We also look at leadership (particularly inclusive leadership) to determine if the candidate actively seeks out and considers different views and perspectives from their own to inform better decision-making. Leaders who bring out the differences in their teams and create an environment of empowerment are a great fit to lead during times of change and transformation.
With so much noise and competition out there, what are your top ways to attract and engage the best talent in an industry when they haven’t already reached out to you?
One of our core values at Google is “respect the opportunity.” That value applies to how we think about attracting and engaging the best talent to the company; I believe it’s important to never take for granted that you are not a candidate’s only option.
We also focus on articulating how a potential candidate will be a culture add, not just a culture fit. If a candidate can feel valued for what they’re able to uniquely contribute to the organization at the onset, they are more likely to succeed long-term.
What are the 3 most effective strategies you use to retain employees?
Number one is the need for transparency and a two-way dialogue. At Google, we encourage information sharing in a variety of ways. For example, in Cloud, we conduct regular “Pulse” surveys which help us understand our Googlers’ challenges and quickly identify ways to move faster, work more collaboratively and inclusively, and act more decisively to keep up with the speed of the market and the needs of our customers. This has been particularly helpful while we operate as an entirely distributed organization through the pandemic.
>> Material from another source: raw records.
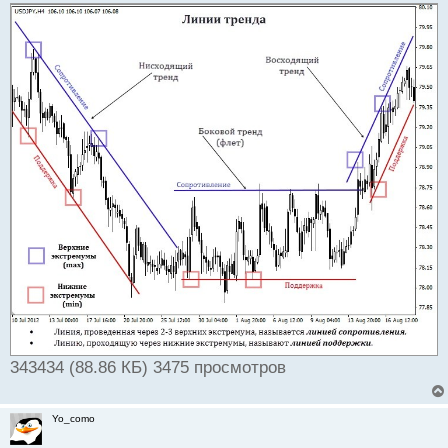
343434 (88.86 КБ) 3475 просмотров
Yo_como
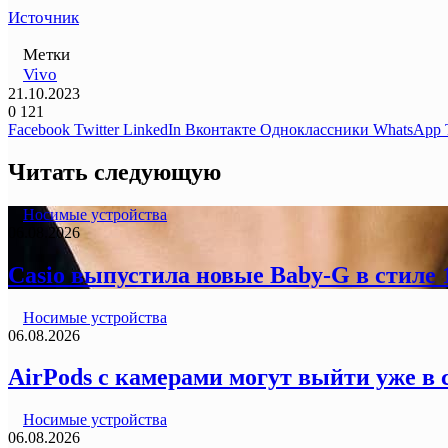
Источник
Метки
Vivo
21.10.2023
0
121
Facebook
Twitter
LinkedIn
Вконтакте
Одноклассники
WhatsApp
Читать следующую
Носимые устройства
06.08.2026
Casio выпустила новые Baby-G в стиле
Носимые устройства
06.08.2026
AirPods с камерами могут выйти уже в 
Носимые устройства
06.08.2026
Second is making sure employees see a runway for their career. I have always found that people will work really hard and be committed to their work, but that needs to be paired with the knowledge that their work is valued. It’s important to demonstrate opportunities for career advancement and growth. If your employees look a couple of years out and don’t see a home or aspiration for their future within the company, they can quickly become demotivated.
Finally, we want to make sure our Googlers feel cared for. The pandemic disrupted our former work routines, but it also disrupted personal lives. At Google, we expanded our Carers Leave to 14 weeks so that our teams could take the time they need to take care of their families amidst school and daycare closures. We also gave Googlers additional time off to support our Googlers’ wellbeing in light of COVID-19.
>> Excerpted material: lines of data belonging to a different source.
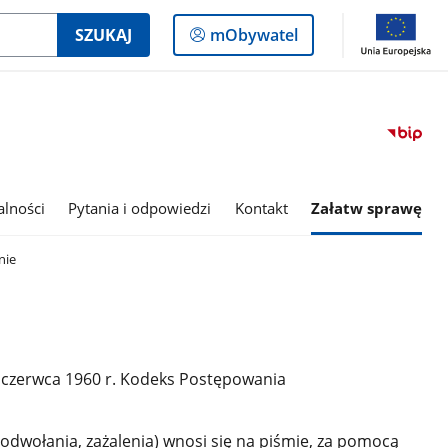
Logowanie
SZUKAJ
mObywatel
do
panelu
alności
Pytania i odpowiedzi
Kontakt
Załatw sprawę
nie
14 czerwca 1960 r. Kodeks Postępowania
 odwołania, zażalenia) wnosi się na piśmie, za pomocą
One more before we go: If you could inspire a movement that would bring the most amount of good to the most amount of people, what would that be?
I’d answer your question with another question: “What would happen if every leader was empowered to lead, and every employee was empowered to experiment?” That level of empowerment is what I believe truly leads to innovation breakthroughs that change the world. The movement required for this that I would want to inspire is around psychological safety. In other words: giving employees empowerment and accountability to take risks, knowing that they’re supported by inclusive leaders.
Google embarked on two studies around what makes a great team and great leader with Project Aristotle and Project Oxygen, and one of the key insights from those studies found that teams with high rates of psychological safety were better than other teams at implementing diverse ideas and driving high performance. They were also more likely to stay with the company.
Thank you so much for sharing your insights with us today!